* **摘录**:
────────────────
以上两个方法就是最核心的方法了，所有暴露出来的方法无非就是对这两个方法进行的封装。我们来看看以下这些方法的源码：

func Push(h Interface, x interface{}) {

	h.Push(x)  // 将新插入进来的节点放到最后

	up(h, h.Len()-1)  // 确保新插进来的节点网上能保证堆结构

}

func Pop(h Interface) interface{} {

	n := h.Len() - 1  // 把最后一个节点和第一个节点进行交换，之后，从根节点开始重新保证堆结构，最后把最后那个节点数据丢出并返回

	h.Swap(0, n)

	down(h, 0, n)

	return h.Pop()

}

func Remove(h Interface, i int) interface{} {

	n := h.Len() - 1  pop只是remove的特殊情况，remove是把i位置的节点和最后一个节点进行交换，之后保证从i节点往下及往上都保证堆结构，最后把最后一个节点的数据丢出并返回

	if n != i {

		h.Swap(i, n)

		down(h, i, n)

		up(h, i)

	}

	return h.Pop()

}

func Fix(h Interface, i int) {

	if !down(h, i, h.Len()) {  // i节点的数值发生改变后，需要保证堆的再平衡，先调用down保证该节点下面的堆结构，如果有位置交换，则需要保证该节点往上的堆结构，否则就不需要往上保证堆结构，一个小小的优化

		up(h, i)
────────────────
* **提取信息**:
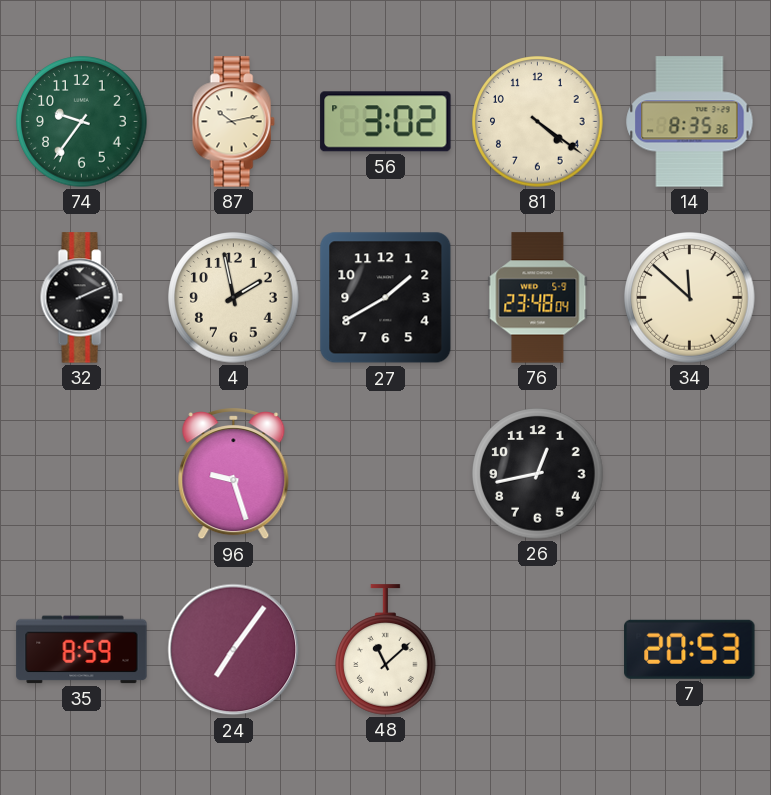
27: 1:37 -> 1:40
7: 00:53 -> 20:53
────────────────
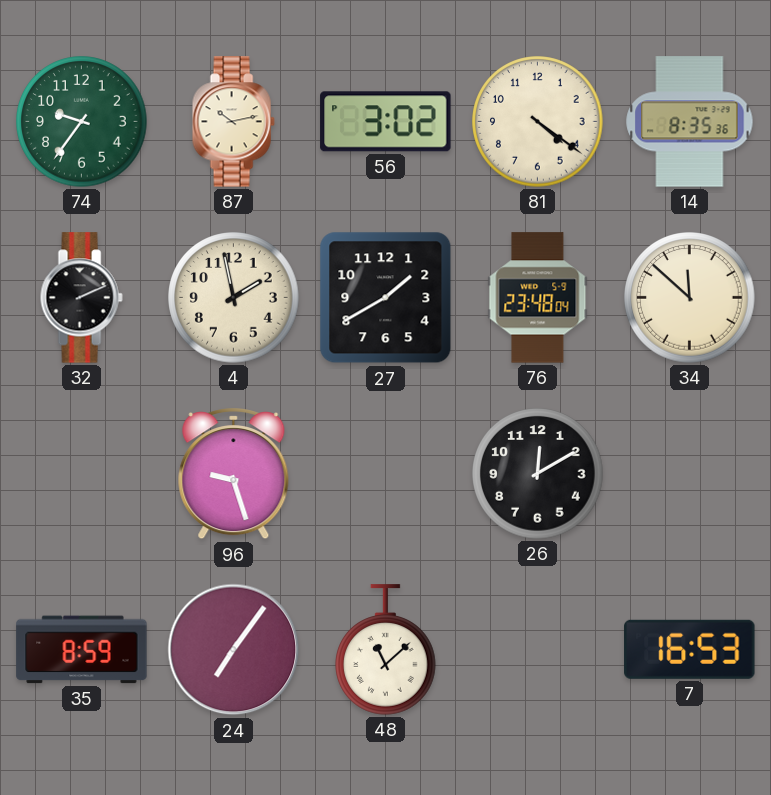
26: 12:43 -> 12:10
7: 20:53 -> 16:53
────────────────
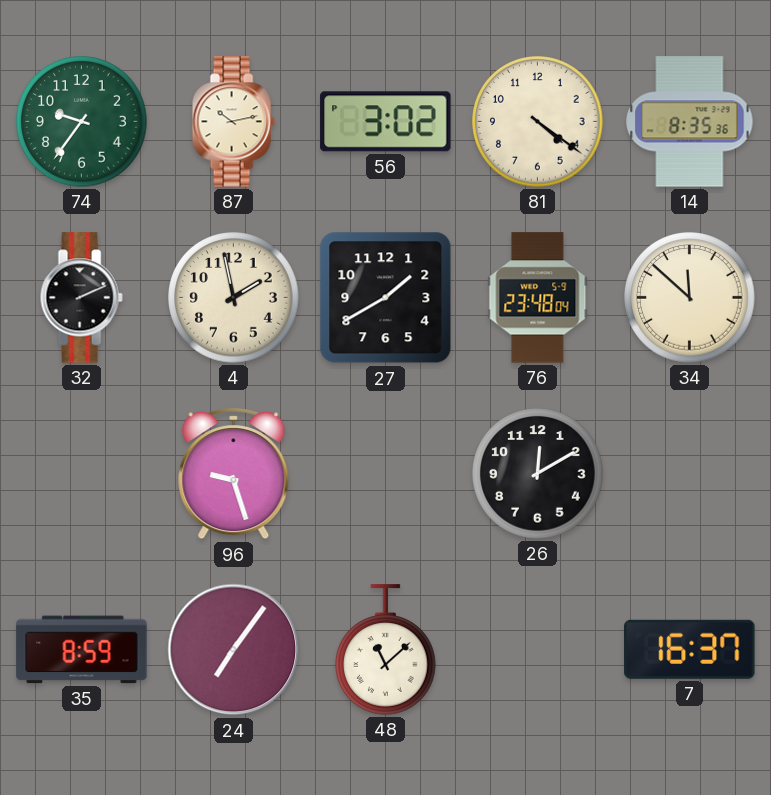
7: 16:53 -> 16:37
────────────────
* **练习任务 A**: 请列出摘录中以 func 关键字定义的全部函数名称。
* **练习任务 B**:
请根据摘录回答以下问题：
(i) 在 Push 中，新插入进来的节点先被放到哪里？
(ii) 在 Pop 中，首先把哪两个节点进行交换？
(iii) 在 Fix 中，调用 down 之后，在什么情况下不需要往上保证堆结构？

* **完整答案 A**: Push、Pop、Remove、Fix

* **完整答案 B**:
(i) 放到最后。
(ii) 最后一个节点和第一个节点。
(iii) 调用 down 时没有发生位置交换的情况下。